**Assignment 1:** In the forum thread, what method of reasoning does the third answer suggest for the proof?

*** Opening of Provided passage ***

Suppose that n is an integer such that n^2 is divisible by 3. Prove that n is divisible by 3.
2007-04-12 01:44:46 · 3 answers · asked by Allison 1 in Science & Mathematics ➔ Mathematics
According to the fundamental theorem of arithmetic, we have n^2 = p_1^a1....p_n, where the p_is are pairwise distinct prime numbers and the a_i >0 are their integer exponents.
Since n^2 is a perfect square, all a_i must be even number, and since n^2 is divisible by 3, one of the p_is must be 3. So, each a_i = 2b_i for some positive integer b_i and we have
n^2 = p_1^(2b_1) *....p_n^(2b_n). Therefore, n = p_1^b1...* p_n^b_n, which shows n is multiple of each of the primes p_i. Simce one of then is 3, it follows n is divisible by 3.
2007-04-12 02:46:36 · answer #1 · answered by Steiner 7 · 0⤊ 0⤋
n^2 is divisible by 3
Let n^2 = 3k where k is an integer.
Now if we factorize a perfect square, all the factors occur in pairs. So if n^2 has one factor as 3, it must also have another factor as 3 which implies that k is divisible by 3.
let k = 3p
therefore,
n^2 = 3(3p) = 9p
or n = 3 * sq. rt. p
Hence n is also divisible by 3.
Hope that helped
2007-04-12 08:55:22 · answer #2 · answered by Prashant Kumar 1 · 0⤊ 0⤋
use Inductive reasoning, prove the base and then prove the rest
2007-04-12 08:50:16 · answer #3 · answered by anotherAzn 4 · 0⤊ 0⤋

*** Close of Provided passage ***
*** Opening of Data provided ***

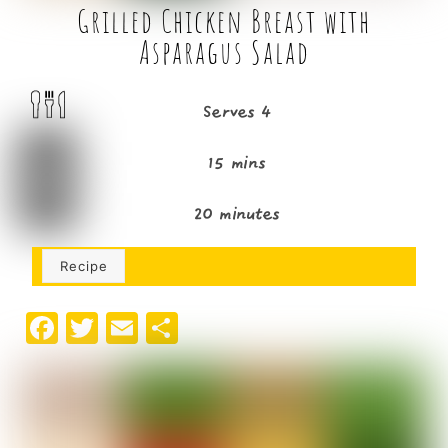
Grilled Chicken Breast with
Asparagus Salad
Serves 4
15 mins
20 minutes
Recipe
F
T
E
S
a
w
m
h
c
it
ai
ar
e
t
l
e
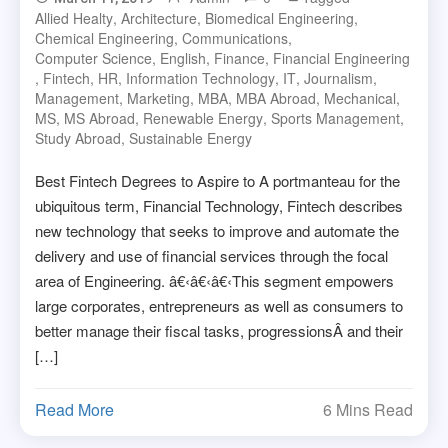
Allied Healty
,
Architecture
,
Biomedical Engineering
,
Chemical Engineering
,
Communications
,
Computer Science
,
English
,
Finance
,
Financial Engineering
,
Fintech
,
HR
,
Information Technology
,
IT
,
Journalism
,
Management
,
Marketing
,
MBA
,
MBA Abroad
,
Mechanical
,
MS
,
MS Abroad
,
Renewable Energy
,
Sports Management
,
Study Abroad
,
Sustainable Energy
Best Fintech Degrees to Aspire to A portmanteau for the
ubiquitous term, Financial Technology, Fintech describes
new technology that seeks to improve and automate the
delivery and use of financial services through the focal
area of Engineering. â€‹â€‹â€‹This segment empowers
large corporates, entrepreneurs as well as consumers to
better manage their fiscal tasks, progressionsÂ and their
[…]
Read More
6 Mins Read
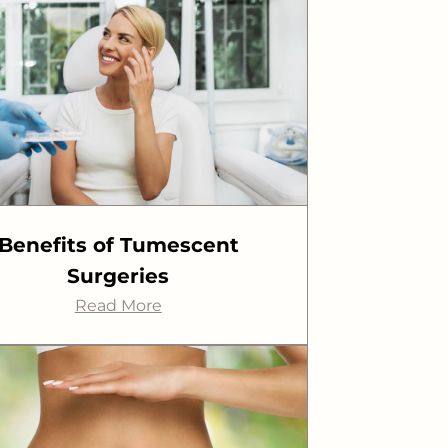
Benefits of Tumescent
Surgeries
Read More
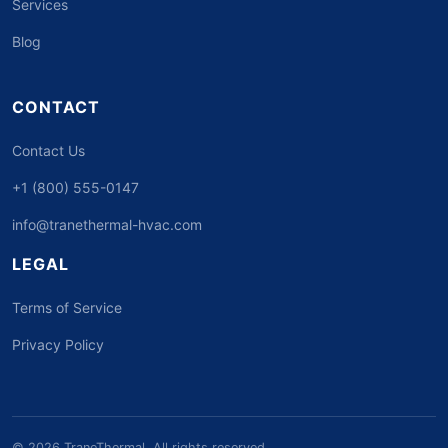
Services
Blog
CONTACT
Contact Us
+1 (800) 555-0147
info@tranethermal-hvac.com
LEGAL
Terms of Service
Privacy Policy
© 2026 TraneThermal. All rights reserved.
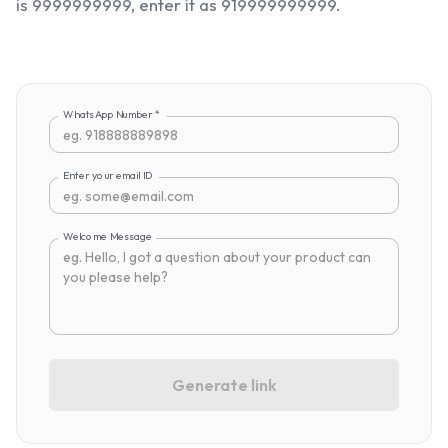
is 9999999999, enter it as 919999999999.
WhatsApp Number
*
Enter your email ID
Welcome Message
Generate link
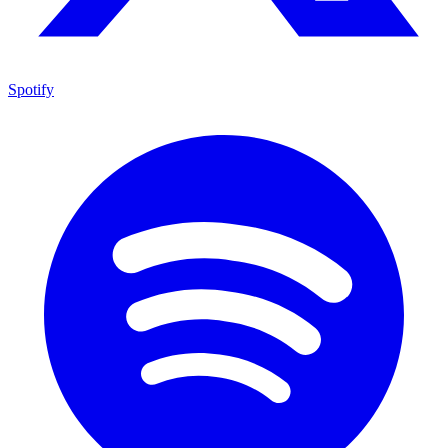
Spotify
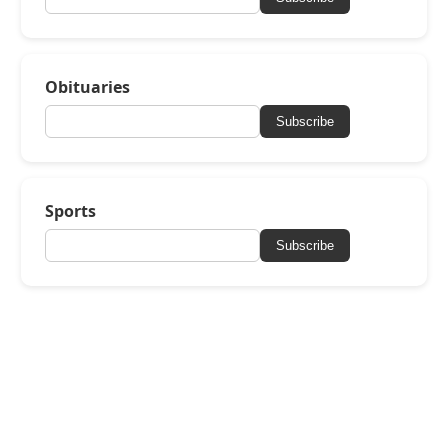
Obituaries
Subscribe
Sports
Subscribe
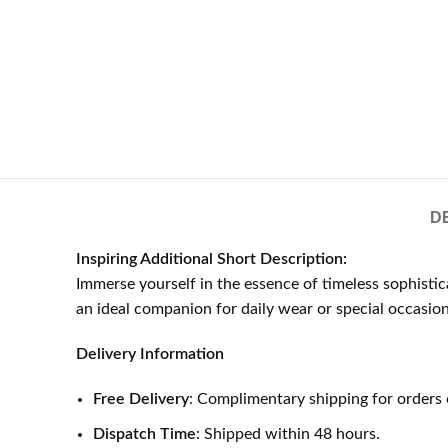
D
Inspiring Additional Short Description:
Immerse yourself in the essence of timeless sophisti
an ideal companion for daily wear or special occasion
Delivery Information
Free Delivery
: Complimentary shipping for orders 
Dispatch Time
: Shipped within 48 hours.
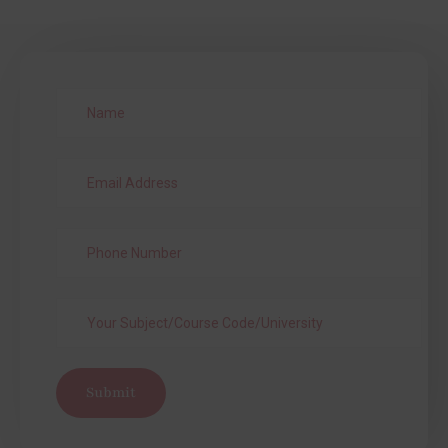
Submit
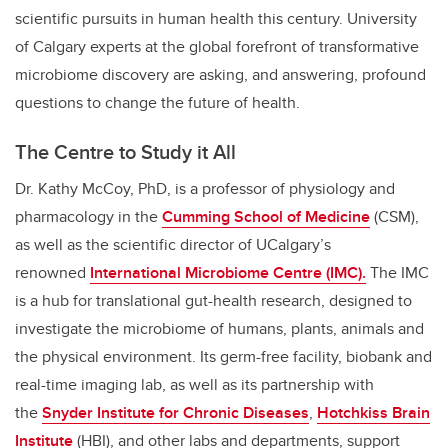
scientific pursuits in human health this century. University
of Calgary experts at the global forefront of transformative
microbiome discovery are asking, and answering, profound
questions to change the future of health.
The Centre to Study it All
Dr. Kathy McCoy, PhD, is a professor of physiology and
pharmacology in the
Cumming School of Medicine
(CSM),
as well as the scientific director of UCalgary’s
renowned
International Microbiome Centre (IMC).
The IMC
is a hub for translational gut-health research, designed to
investigate the microbiome of humans, plants, animals and
the physical environment. Its germ-free facility, biobank and
real-time imaging lab, as well as its partnership with
the
Snyder Institute for Chronic Diseases
,
Hotchkiss Brain
Institute
(HBI), and other labs and departments, support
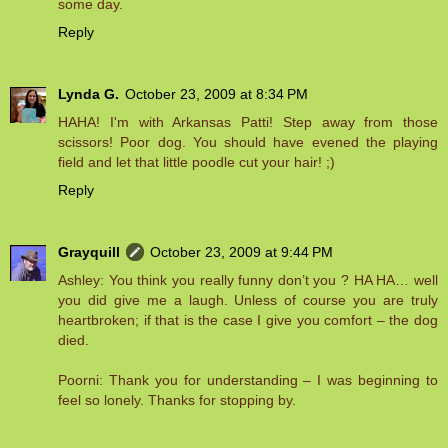
some day.
Reply
Lynda G.
October 23, 2009 at 8:34 PM
HAHA! I'm with Arkansas Patti! Step away from those
scissors! Poor dog. You should have evened the playing
field and let that little poodle cut your hair! ;)
Reply
Grayquill
October 23, 2009 at 9:44 PM
Ashley: You think you really funny don’t you ? HA HA… well
you did give me a laugh. Unless of course you are truly
heartbroken; if that is the case I give you comfort – the dog
died.
Poorni: Thank you for understanding – I was beginning to
feel so lonely. Thanks for stopping by.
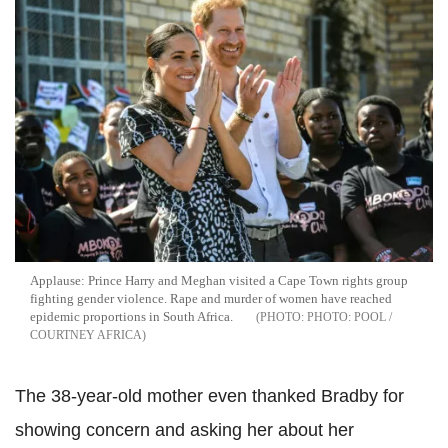
Applause: Prince Harry and Meghan visited a Cape Town rights group
fighting gender violence. Rape and murder of women have reached
epidemic proportions in South Africa.
PHOTO: POOL /
COURTNEY AFRICA
The 38-year-old mother even thanked Bradby for
showing concern and asking her about her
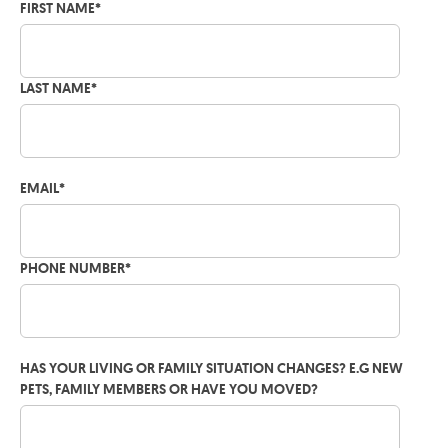
FIRST NAME
*
LAST NAME
*
EMAIL
*
PHONE NUMBER
*
HAS YOUR LIVING OR FAMILY SITUATION CHANGES? E.G NEW
PETS, FAMILY MEMBERS OR HAVE YOU MOVED?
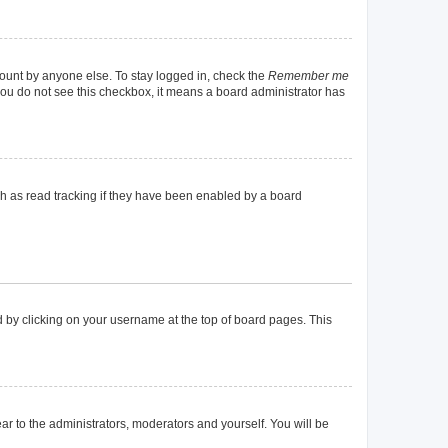
count by anyone else. To stay logged in, check the
Remember me
f you do not see this checkbox, it means a board administrator has
h as read tracking if they have been enabled by a board
und by clicking on your username at the top of board pages. This
ear to the administrators, moderators and yourself. You will be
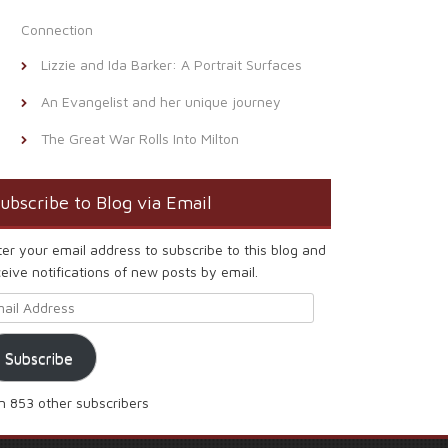
Connection
Lizzie and Ida Barker: A Portrait Surfaces
An Evangelist and her unique journey
The Great War Rolls Into Milton
ubscribe to Blog via Email
ter your email address to subscribe to this blog and
eive notifications of new posts by email.
ail Address
Subscribe
in 853 other subscribers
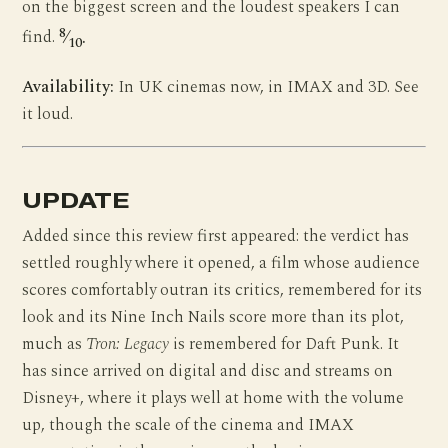
on the biggest screen and the loudest speakers I can
8
find.
⁄
.
10
Availability:
In UK cinemas now, in IMAX and 3D. See
it loud.
UPDATE
Added since this review first appeared: the verdict has
settled roughly where it opened, a film whose audience
scores comfortably outran its critics, remembered for its
look and its Nine Inch Nails score more than its plot,
much as
Tron: Legacy
is remembered for Daft Punk. It
has since arrived on digital and disc and streams on
Disney+, where it plays well at home with the volume
up, though the scale of the cinema and IMAX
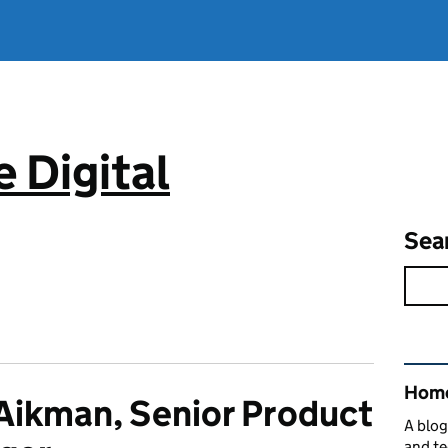
 Digital
Sea
Rel
Home
Aikman, Senior Product
A blog
and te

*** Close of Data provided ***

**Assignment 2:** Find each line in the listing that contains the word "board", and copy those lines out.

**Result 1:** Inductive reasoning.

**Result 2:**
f you do not see this checkbox, it means a board administrator has
h as read tracking if they have been enabled by a board
und by clicking on your username at the top of board pages. This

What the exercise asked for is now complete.